**Task prompt:** Below are records; work out how many of their lines contain the word "Qualifications" and reply with the number only.

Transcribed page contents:
☆ ☆ ☆ ☆ ☆

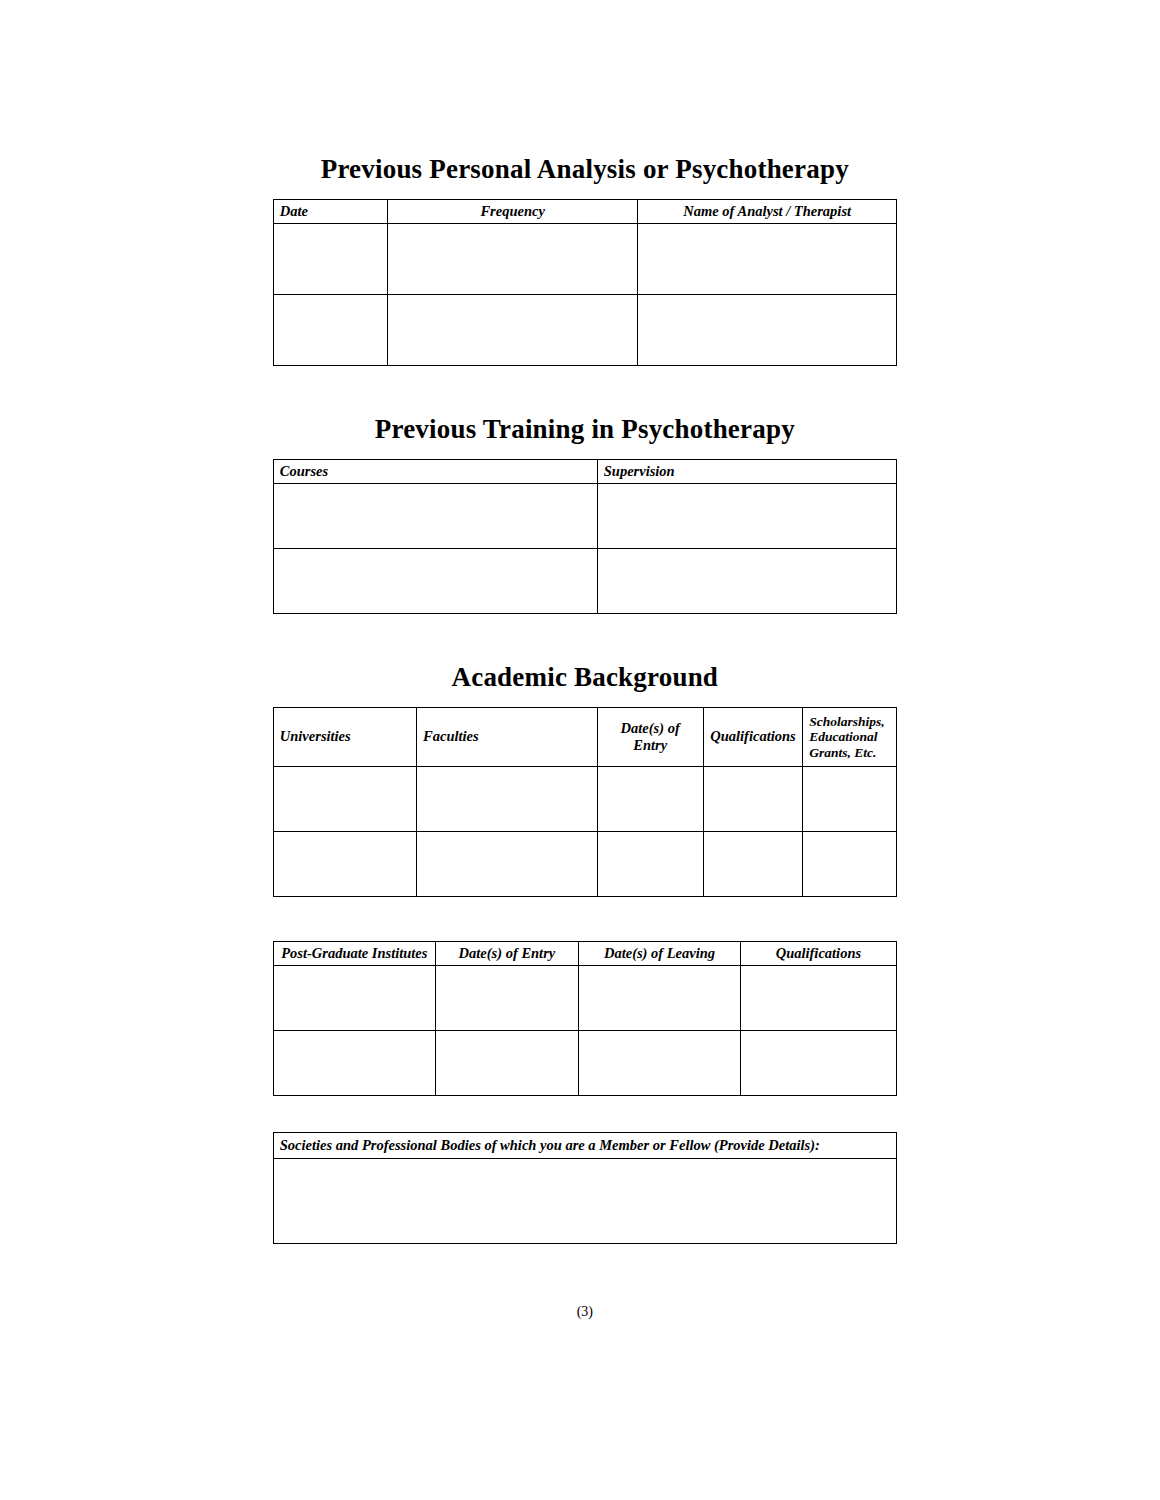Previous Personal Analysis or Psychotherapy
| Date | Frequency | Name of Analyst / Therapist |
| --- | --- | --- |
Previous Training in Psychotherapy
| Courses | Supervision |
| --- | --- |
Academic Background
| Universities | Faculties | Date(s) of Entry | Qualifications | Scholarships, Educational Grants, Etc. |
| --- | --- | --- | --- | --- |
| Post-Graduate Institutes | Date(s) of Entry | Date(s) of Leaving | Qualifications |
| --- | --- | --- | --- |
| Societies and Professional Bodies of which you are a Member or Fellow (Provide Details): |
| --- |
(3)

☆ ☆ ☆ ☆ ☆

**Solution for this task:** 2